Give back exactly the lines of the data below, starting with the line that has "Bedside chest radiograph" and going on through the line that has "Admission-level facts for".

### MATERIALS PROVIDED

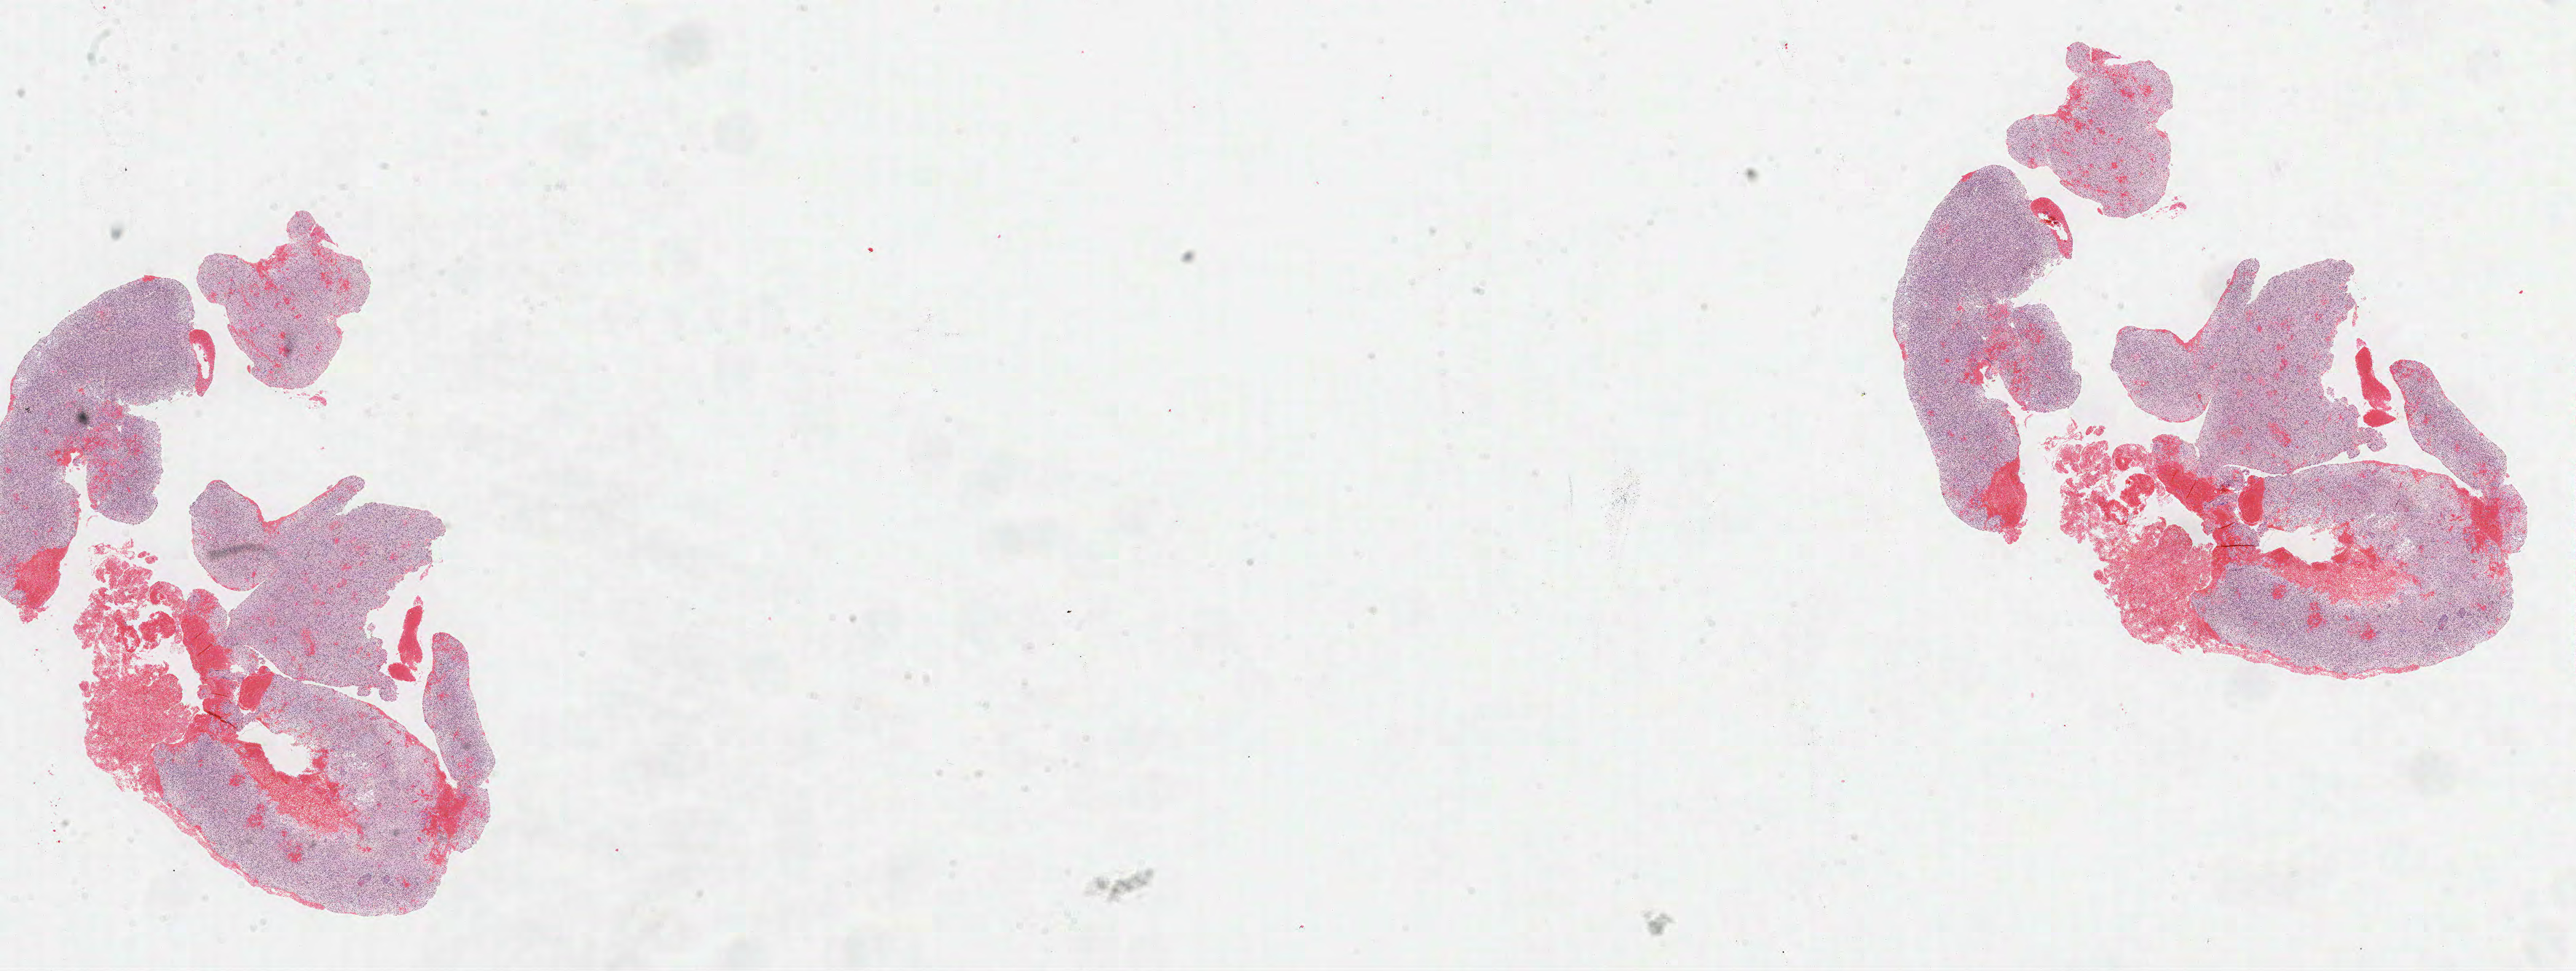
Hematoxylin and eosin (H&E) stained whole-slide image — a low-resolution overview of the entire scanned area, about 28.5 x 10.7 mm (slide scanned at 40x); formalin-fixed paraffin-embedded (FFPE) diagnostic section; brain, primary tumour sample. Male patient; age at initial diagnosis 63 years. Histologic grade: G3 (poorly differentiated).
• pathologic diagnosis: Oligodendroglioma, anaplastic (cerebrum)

######
### MATERIALS PROVIDED

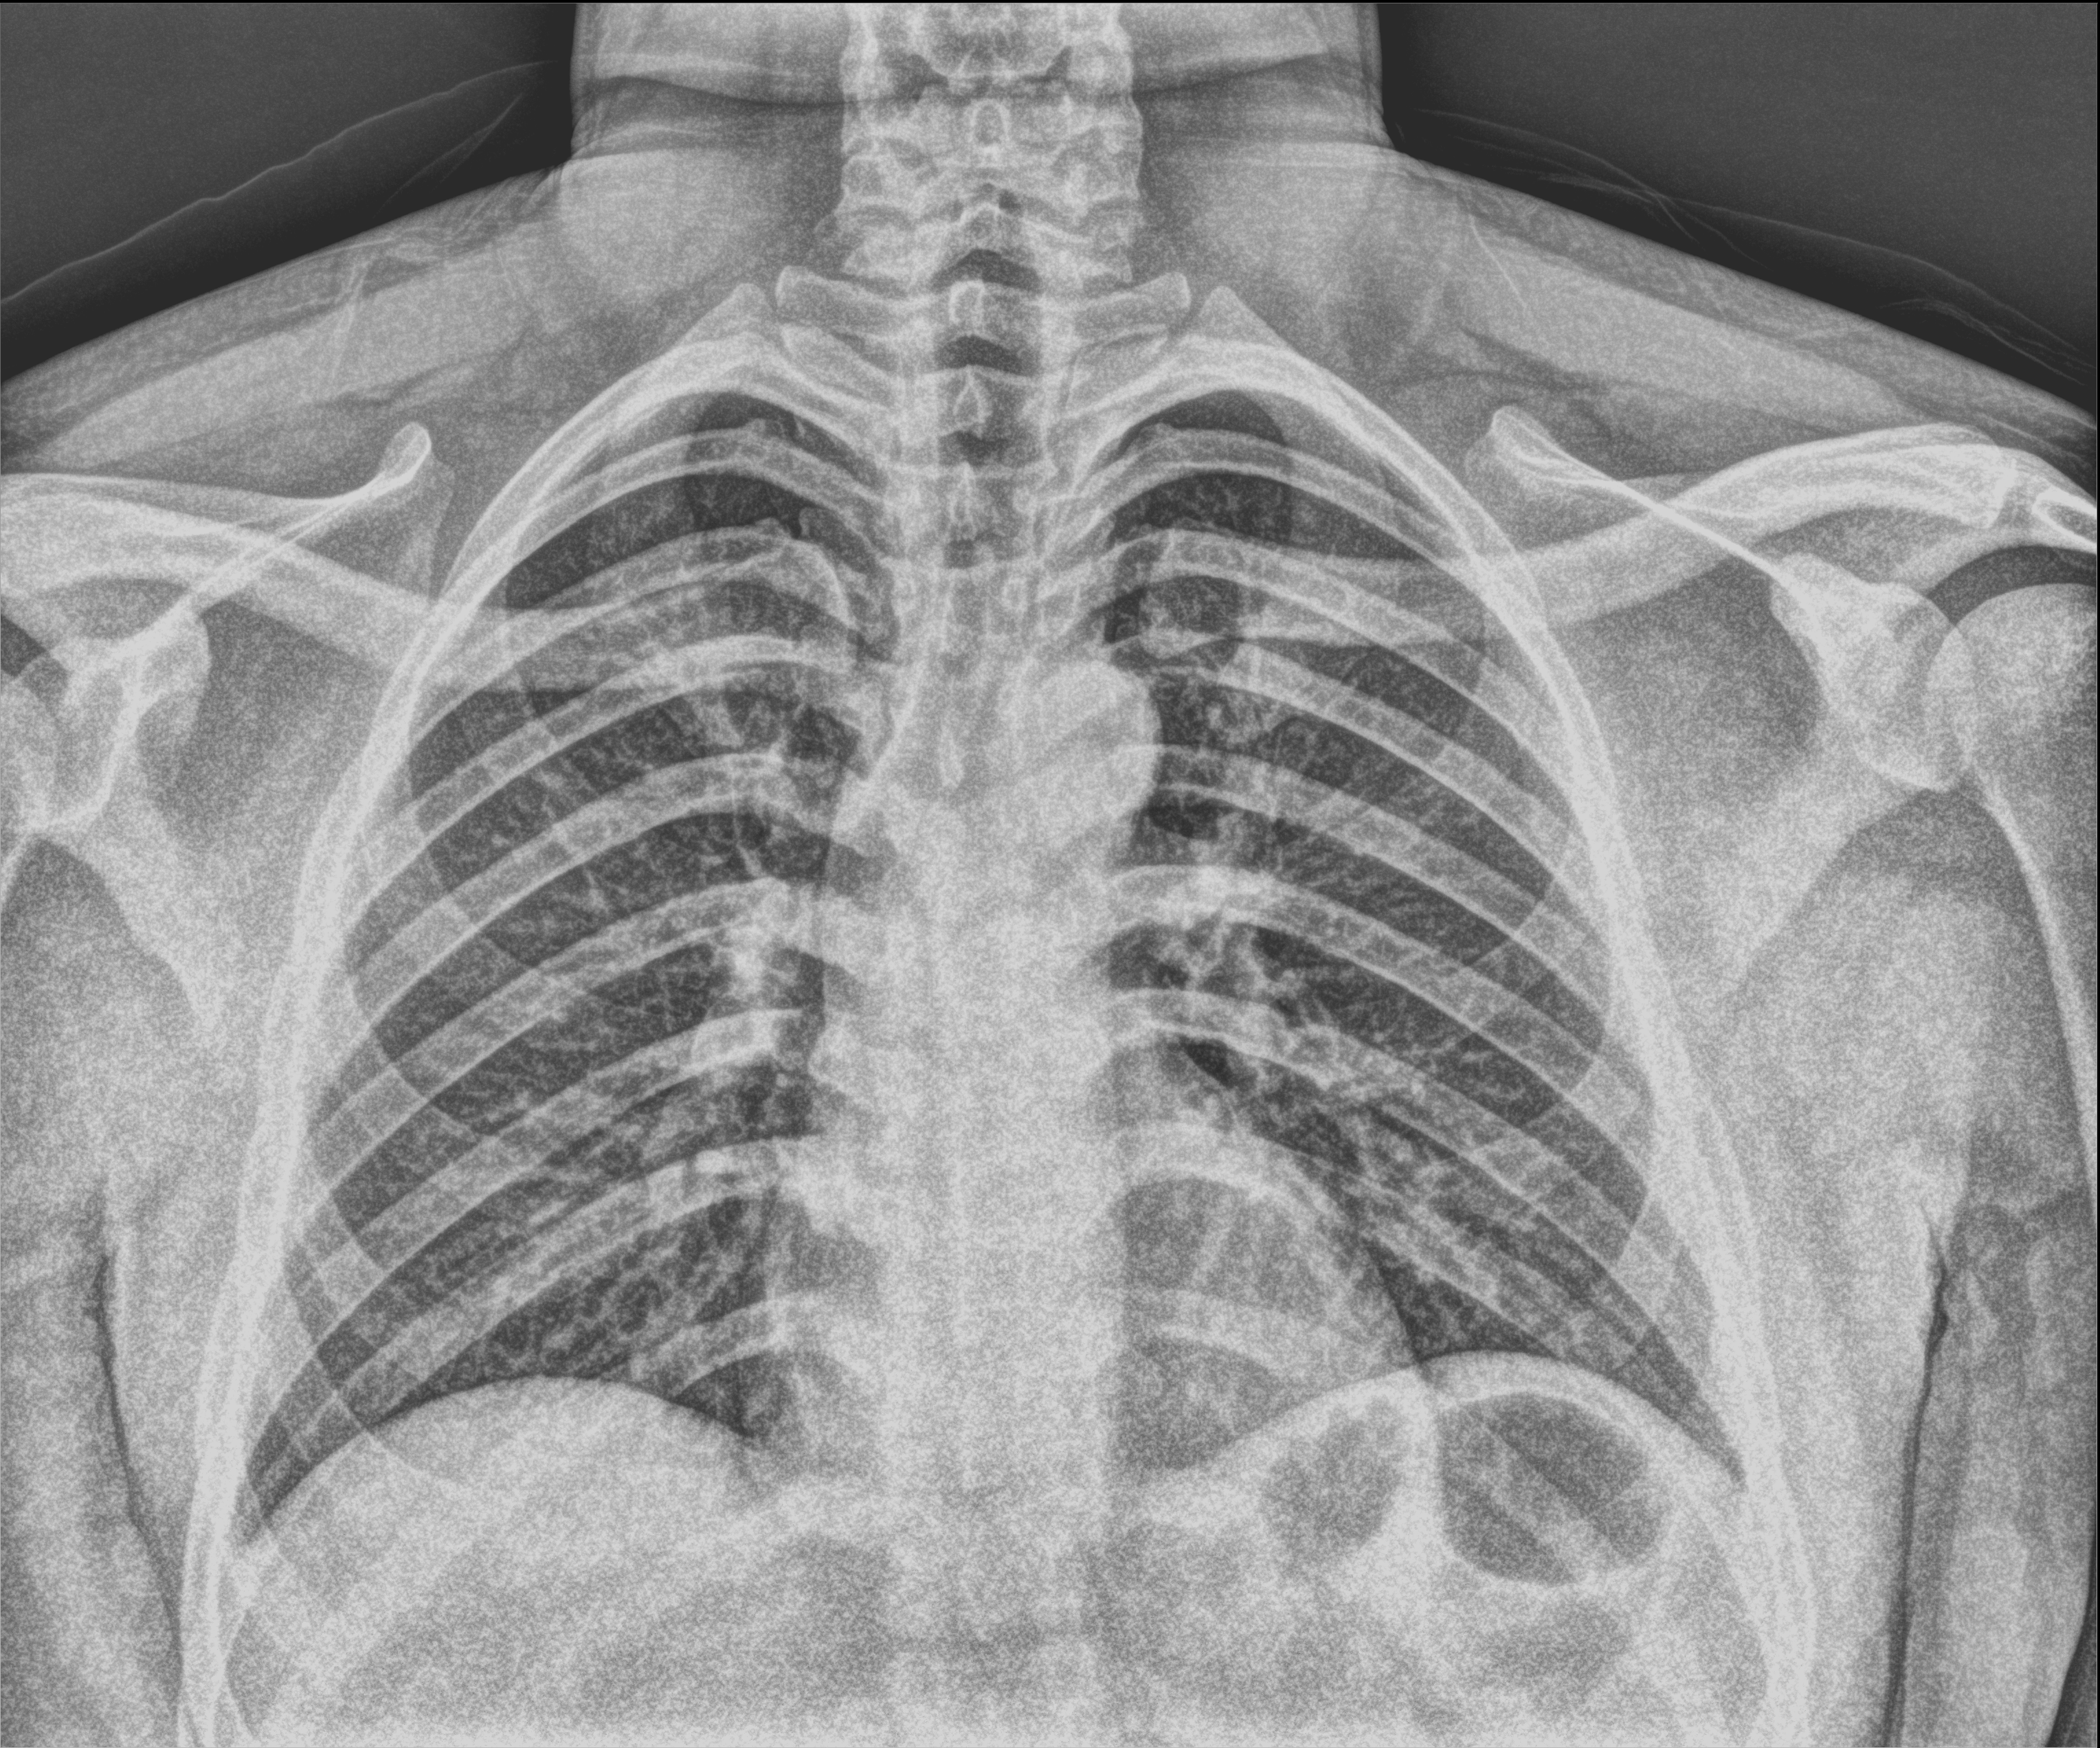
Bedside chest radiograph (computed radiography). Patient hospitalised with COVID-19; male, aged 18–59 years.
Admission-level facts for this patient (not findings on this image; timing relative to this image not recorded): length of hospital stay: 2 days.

######

* [RESPONSE BOX]:
Bedside chest radiograph (computed radiography). Patient hospitalised with COVID-19; male, aged 18–59 years.
Admission-level facts for this patient (not findings on this image; timing relative to this image not recorded): length of hospital stay: 2 days.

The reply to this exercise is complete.